**What this task involves:**
Count how many lines of the material contain the string "flux", matching case, and reply with only that number.

**Data in this exercise:**
+-------+
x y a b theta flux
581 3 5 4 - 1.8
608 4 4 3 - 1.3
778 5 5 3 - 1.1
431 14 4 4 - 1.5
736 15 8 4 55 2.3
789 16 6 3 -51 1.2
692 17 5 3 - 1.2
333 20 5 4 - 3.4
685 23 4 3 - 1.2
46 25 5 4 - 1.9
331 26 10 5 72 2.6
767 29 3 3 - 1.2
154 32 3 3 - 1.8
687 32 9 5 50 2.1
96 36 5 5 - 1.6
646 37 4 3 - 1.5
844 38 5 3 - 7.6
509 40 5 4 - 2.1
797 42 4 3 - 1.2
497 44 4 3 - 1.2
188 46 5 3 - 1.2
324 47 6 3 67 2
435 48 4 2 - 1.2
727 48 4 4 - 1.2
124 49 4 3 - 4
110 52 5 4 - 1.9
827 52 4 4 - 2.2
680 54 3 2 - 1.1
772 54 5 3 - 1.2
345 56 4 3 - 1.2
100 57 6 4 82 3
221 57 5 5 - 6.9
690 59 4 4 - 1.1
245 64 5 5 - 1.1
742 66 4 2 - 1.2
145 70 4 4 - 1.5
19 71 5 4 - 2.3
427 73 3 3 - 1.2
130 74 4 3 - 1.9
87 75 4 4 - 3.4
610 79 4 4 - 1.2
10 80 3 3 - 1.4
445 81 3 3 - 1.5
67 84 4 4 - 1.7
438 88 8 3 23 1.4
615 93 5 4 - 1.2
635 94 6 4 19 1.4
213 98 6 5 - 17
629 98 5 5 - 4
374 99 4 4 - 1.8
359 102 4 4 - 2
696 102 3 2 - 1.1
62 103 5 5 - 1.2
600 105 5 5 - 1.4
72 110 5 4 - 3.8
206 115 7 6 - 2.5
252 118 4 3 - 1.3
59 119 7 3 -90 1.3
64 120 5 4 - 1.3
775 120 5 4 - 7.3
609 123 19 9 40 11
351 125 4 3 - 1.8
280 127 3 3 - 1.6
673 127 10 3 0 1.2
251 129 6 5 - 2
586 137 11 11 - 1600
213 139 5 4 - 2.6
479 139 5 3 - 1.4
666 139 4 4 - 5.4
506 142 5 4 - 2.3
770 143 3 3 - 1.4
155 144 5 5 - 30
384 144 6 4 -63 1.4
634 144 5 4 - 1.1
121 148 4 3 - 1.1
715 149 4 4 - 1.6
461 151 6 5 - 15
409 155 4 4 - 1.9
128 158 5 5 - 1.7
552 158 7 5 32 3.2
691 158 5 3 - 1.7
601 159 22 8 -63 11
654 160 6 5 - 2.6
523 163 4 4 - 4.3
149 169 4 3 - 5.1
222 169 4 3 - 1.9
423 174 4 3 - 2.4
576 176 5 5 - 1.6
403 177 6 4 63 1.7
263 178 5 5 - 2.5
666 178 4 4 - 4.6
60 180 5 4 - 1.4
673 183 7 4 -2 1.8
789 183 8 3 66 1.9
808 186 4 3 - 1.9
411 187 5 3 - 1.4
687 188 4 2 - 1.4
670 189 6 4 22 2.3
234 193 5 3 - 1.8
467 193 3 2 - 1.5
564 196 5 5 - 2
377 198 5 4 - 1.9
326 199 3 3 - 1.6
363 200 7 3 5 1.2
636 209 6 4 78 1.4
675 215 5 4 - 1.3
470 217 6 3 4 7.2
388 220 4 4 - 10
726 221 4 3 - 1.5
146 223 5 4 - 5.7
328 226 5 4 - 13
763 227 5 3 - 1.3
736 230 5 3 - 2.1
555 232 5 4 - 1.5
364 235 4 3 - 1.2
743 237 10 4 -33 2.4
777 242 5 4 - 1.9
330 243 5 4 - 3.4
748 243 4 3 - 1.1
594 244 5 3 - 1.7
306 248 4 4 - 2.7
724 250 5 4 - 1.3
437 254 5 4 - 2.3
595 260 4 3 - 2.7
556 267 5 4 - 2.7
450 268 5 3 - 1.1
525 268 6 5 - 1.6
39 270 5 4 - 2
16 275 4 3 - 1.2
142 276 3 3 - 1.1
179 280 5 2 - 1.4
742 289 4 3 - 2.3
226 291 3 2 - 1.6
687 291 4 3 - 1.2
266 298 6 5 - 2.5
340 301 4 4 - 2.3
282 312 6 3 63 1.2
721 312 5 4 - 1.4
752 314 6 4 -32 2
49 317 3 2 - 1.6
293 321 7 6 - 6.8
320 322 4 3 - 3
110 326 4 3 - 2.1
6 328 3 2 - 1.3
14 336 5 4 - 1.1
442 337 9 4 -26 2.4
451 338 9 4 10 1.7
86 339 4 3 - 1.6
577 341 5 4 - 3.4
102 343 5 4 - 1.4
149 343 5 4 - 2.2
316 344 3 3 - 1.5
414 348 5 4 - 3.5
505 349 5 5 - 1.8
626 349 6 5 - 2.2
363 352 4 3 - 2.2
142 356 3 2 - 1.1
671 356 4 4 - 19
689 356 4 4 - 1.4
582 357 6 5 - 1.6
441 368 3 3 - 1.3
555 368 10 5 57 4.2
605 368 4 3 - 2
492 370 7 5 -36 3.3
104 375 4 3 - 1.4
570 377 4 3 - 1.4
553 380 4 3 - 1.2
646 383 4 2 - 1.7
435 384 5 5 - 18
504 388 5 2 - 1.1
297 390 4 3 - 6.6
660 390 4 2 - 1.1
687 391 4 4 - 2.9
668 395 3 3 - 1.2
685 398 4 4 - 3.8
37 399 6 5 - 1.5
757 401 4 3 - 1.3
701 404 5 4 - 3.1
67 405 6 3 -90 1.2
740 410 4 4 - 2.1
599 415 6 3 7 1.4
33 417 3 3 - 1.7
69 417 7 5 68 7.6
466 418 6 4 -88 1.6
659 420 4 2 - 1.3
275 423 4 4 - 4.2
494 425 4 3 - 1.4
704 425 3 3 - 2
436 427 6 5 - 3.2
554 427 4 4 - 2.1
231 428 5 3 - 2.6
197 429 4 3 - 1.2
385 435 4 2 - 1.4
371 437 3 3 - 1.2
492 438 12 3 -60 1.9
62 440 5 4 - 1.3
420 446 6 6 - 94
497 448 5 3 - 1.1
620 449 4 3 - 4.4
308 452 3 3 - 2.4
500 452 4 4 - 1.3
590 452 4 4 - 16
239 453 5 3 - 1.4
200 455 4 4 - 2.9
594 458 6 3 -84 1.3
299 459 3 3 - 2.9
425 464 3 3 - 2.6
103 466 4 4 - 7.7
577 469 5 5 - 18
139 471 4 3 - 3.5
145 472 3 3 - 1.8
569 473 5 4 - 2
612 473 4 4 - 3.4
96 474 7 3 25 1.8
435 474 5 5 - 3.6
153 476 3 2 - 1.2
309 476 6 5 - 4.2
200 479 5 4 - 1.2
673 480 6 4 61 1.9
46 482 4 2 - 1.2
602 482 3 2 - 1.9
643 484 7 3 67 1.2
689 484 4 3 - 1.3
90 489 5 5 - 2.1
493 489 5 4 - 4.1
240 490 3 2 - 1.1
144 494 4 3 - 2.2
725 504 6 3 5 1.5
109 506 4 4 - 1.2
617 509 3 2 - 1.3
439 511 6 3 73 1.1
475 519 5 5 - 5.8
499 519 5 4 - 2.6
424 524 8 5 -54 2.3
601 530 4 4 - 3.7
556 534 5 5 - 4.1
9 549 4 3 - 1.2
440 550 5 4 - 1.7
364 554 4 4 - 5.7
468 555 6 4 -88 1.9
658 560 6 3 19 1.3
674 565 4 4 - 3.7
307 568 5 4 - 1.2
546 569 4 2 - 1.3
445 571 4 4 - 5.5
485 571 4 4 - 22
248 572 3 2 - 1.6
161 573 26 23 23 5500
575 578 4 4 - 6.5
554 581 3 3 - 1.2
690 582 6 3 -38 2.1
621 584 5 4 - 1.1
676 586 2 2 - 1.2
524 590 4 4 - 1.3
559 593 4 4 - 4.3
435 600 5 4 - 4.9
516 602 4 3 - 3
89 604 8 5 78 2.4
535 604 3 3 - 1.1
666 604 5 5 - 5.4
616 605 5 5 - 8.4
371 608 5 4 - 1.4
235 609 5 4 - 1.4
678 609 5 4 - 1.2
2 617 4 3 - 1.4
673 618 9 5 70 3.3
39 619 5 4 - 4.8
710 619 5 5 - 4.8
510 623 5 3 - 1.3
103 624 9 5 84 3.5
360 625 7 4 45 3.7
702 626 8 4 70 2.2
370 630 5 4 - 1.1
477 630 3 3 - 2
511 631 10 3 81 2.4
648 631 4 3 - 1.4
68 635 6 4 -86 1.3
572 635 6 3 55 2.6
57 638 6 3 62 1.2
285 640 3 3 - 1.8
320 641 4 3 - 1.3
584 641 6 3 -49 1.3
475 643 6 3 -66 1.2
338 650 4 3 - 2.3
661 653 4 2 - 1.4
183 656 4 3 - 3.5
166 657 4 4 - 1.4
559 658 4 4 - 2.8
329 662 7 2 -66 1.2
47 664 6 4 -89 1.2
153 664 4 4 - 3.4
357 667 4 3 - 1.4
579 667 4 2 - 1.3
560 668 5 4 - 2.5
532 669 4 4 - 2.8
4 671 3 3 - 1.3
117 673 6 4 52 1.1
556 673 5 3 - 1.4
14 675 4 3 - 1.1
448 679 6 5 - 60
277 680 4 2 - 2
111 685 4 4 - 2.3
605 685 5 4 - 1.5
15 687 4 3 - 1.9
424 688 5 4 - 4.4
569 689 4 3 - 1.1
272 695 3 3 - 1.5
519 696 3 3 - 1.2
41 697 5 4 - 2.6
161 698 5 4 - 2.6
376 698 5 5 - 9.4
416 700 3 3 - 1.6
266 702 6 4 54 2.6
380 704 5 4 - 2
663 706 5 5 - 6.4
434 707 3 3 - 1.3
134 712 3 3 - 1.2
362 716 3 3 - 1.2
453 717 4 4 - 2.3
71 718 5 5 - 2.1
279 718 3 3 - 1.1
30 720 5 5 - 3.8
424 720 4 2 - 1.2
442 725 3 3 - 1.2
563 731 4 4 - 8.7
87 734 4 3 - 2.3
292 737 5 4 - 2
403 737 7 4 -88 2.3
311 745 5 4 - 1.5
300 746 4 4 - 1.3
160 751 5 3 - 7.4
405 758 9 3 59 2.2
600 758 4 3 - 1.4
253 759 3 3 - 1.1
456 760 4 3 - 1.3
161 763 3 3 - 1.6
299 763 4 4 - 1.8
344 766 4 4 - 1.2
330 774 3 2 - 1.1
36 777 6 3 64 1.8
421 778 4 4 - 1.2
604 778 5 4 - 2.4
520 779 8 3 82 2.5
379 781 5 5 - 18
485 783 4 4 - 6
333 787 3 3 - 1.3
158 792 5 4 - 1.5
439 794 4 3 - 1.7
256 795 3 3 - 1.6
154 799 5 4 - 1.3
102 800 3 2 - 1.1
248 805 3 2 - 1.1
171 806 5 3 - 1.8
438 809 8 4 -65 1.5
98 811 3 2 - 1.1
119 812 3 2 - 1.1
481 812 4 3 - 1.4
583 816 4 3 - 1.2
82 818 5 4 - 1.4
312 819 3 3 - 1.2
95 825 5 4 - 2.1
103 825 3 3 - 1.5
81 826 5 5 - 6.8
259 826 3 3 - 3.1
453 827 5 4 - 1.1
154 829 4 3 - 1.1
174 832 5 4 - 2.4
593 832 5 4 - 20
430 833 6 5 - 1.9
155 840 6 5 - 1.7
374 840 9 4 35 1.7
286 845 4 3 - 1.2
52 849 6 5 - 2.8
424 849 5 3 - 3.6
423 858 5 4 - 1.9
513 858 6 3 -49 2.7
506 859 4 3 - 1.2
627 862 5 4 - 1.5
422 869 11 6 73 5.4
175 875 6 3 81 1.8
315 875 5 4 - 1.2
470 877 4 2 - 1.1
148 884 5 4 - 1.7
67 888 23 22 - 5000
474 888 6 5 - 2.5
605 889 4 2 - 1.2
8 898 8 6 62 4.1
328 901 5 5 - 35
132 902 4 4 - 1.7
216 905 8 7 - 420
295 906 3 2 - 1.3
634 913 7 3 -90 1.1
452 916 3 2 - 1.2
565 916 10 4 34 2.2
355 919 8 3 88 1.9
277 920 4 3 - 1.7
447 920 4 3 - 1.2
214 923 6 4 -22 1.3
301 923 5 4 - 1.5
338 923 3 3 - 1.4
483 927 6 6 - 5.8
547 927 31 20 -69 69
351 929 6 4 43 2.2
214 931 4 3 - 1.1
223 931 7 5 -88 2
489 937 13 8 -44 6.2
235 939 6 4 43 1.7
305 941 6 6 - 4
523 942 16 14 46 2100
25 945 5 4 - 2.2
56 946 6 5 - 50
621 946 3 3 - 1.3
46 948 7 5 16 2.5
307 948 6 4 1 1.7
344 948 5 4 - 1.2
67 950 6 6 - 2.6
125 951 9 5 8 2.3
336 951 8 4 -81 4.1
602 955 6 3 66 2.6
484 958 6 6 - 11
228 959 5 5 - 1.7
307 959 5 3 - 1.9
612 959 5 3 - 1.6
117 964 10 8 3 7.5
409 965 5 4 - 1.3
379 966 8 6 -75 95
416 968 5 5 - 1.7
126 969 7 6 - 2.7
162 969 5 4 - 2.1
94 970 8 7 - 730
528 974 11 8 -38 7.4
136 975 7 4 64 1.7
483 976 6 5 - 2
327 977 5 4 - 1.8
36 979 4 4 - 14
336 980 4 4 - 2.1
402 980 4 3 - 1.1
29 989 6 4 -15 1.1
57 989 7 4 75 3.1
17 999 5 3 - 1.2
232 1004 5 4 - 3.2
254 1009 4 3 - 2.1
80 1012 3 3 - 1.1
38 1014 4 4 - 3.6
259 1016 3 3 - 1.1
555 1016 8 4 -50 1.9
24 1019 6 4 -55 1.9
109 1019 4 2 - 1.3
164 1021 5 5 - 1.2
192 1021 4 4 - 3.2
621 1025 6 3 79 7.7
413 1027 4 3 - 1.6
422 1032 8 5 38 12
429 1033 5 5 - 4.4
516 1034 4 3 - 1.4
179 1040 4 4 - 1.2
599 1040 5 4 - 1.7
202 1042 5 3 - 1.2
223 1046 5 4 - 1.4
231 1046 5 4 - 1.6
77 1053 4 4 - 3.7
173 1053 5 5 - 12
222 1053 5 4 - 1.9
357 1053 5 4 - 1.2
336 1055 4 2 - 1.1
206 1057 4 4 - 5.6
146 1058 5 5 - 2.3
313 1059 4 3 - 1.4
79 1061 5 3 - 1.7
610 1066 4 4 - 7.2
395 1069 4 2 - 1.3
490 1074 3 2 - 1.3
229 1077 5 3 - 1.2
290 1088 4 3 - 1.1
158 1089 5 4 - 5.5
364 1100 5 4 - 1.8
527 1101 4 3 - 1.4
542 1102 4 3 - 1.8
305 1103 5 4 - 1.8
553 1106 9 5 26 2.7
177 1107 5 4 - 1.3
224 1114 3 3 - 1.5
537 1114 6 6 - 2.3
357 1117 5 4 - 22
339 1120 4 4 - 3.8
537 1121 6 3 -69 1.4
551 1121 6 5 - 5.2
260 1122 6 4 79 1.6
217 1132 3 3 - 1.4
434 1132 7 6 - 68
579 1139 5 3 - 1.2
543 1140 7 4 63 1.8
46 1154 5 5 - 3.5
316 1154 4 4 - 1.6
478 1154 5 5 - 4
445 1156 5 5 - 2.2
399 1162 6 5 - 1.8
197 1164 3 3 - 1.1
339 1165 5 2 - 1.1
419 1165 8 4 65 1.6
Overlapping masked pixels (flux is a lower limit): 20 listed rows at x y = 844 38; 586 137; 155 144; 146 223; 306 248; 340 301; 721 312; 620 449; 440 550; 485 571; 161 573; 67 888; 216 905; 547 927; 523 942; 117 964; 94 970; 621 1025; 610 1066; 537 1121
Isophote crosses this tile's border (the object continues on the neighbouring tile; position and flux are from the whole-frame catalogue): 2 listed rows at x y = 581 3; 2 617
+-------+
**Expected answer:**
3